After acting in two earlier Ford films, Bowdon was cast as Tom Joad’s pregnant sister Rose-of-Sharon in “The Grapes of Wrath,” which was based on John Steinbeck’s novel and starred Henry Fonda. “I was so proud of my husband’s script,” Bowdon told the Los Angeles Times in 2001. “I was doubly pleased when I heard John Steinbeck say to him, ‘That’s the best script I have ever read.’ “

Alexander Kossiakoff, 91, military innovator

Washington Alexander Kossiakoff, who helped develop the Navy’s first guided missiles and who directed Johns Hopkins University’s Applied Physics Laboratory, died of congestive heart failure Aug. 6 at Montgomery General Hospital. He lived in Brookeville, Md. He was 91.

Kossiakoff spent nearly 60 years as a scientist, director and academic innovator at the Applied Physics Laboratory, one of the country’s leading centers of research on military technology, space science and engineering.

His first project at the laboratory, undertaken early in 1946, was to manage the laboratory’s Bumblebee program to develop missiles for the Navy to guard against airborne attacks on ships. The project – so named because, aerodynamically, a bumblebee should not be able to fly – resulted in the development of the Terrier, Tartar and Talos radar-guided supersonic missiles.

Kossiakoff helped devise the technology for the solid rocket fuel that enabled the missiles to launch. In later years, he guided the laboratory’s research in radar, air defense systems, communications, submarines, space science and spacecraft.

“Dr. Kossiakoff was curious about the nature of the universe and the world around him, and he also cared a great deal about people,” said Sam Seymour, an Applied Physics Laboratory administrator who worked with Kossiakoff for more than 30 years.

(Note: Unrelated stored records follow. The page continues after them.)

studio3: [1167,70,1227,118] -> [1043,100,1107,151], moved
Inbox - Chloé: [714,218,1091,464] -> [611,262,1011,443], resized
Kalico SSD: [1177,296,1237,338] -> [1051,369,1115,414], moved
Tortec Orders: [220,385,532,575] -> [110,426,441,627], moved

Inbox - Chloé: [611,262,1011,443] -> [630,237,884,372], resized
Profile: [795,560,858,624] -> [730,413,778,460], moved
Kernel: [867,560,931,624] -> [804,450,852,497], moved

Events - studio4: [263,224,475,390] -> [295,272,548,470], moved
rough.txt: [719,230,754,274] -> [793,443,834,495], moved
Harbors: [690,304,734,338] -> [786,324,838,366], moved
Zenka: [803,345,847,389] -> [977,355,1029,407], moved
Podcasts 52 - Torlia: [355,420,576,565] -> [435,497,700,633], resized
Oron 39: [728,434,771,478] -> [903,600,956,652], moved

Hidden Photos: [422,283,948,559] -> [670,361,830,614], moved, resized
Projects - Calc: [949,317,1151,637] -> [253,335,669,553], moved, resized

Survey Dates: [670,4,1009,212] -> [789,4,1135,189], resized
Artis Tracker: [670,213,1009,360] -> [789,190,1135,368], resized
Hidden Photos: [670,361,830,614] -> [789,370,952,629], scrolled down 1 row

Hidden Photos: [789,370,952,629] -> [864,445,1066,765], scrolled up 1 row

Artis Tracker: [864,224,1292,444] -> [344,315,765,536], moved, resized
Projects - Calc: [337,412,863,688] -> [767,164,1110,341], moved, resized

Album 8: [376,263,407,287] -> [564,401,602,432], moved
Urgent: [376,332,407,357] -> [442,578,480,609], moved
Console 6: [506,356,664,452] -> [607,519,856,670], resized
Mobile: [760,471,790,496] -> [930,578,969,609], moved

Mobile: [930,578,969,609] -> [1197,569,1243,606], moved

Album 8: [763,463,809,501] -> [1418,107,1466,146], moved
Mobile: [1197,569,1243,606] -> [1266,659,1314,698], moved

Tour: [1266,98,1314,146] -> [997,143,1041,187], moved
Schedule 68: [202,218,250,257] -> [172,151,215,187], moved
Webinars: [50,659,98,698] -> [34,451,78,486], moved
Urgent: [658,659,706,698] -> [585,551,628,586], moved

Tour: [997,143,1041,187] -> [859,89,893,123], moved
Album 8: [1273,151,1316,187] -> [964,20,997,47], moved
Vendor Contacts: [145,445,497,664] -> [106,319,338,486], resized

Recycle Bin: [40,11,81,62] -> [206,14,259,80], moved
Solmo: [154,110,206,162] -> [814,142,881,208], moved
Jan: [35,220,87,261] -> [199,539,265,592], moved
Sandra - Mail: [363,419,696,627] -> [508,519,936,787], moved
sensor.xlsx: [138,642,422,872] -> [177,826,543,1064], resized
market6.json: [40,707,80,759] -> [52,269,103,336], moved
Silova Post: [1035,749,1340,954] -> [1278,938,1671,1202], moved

David Lange, 63, New Zealand’s leader

Wellington, New Zealand Former New Zealand prime minister David Lange, architect of the nation’s anti-nuclear policy that strained relations with the United States, died Saturday. He was 63.

He died at a hospital in the northern city of Auckland of complications from kidney failure, his family said.

Lange, a Labour prime minister from 1984-89, defied the United States and other Western allies in 1985 by banning nuclear arms and nuclear-powered ships from New Zealand territory and waters. The ban is still in effect.

Lange also is credited with giving his nation of 4 million its most radical economic overhaul in an attempt to open its markets. Though he was forced from power in 1989 by his own lawmakers, the center-right National Party that took power the next year continued his economic program.

A Methodist lay preacher, Lange spurned the trappings of official life by not moving into the official premier’s residence. Instead, he rented a small apartment in Wellington while his first wife, Naomi, and their children remained in Auckland.

Known for his down-to-earth wit, Lange said to retiring U.S. Ambassador H. Monroe Browne, who owned a racehorse called Lacka Reason, “You are the only ambassador in the world to race a horse named after your country’s foreign policy.”

In a debate with nuclear weapons’ supporters at Oxford University, Lange’s quips included: “Lean forward, I can smell the uranium on your breath.”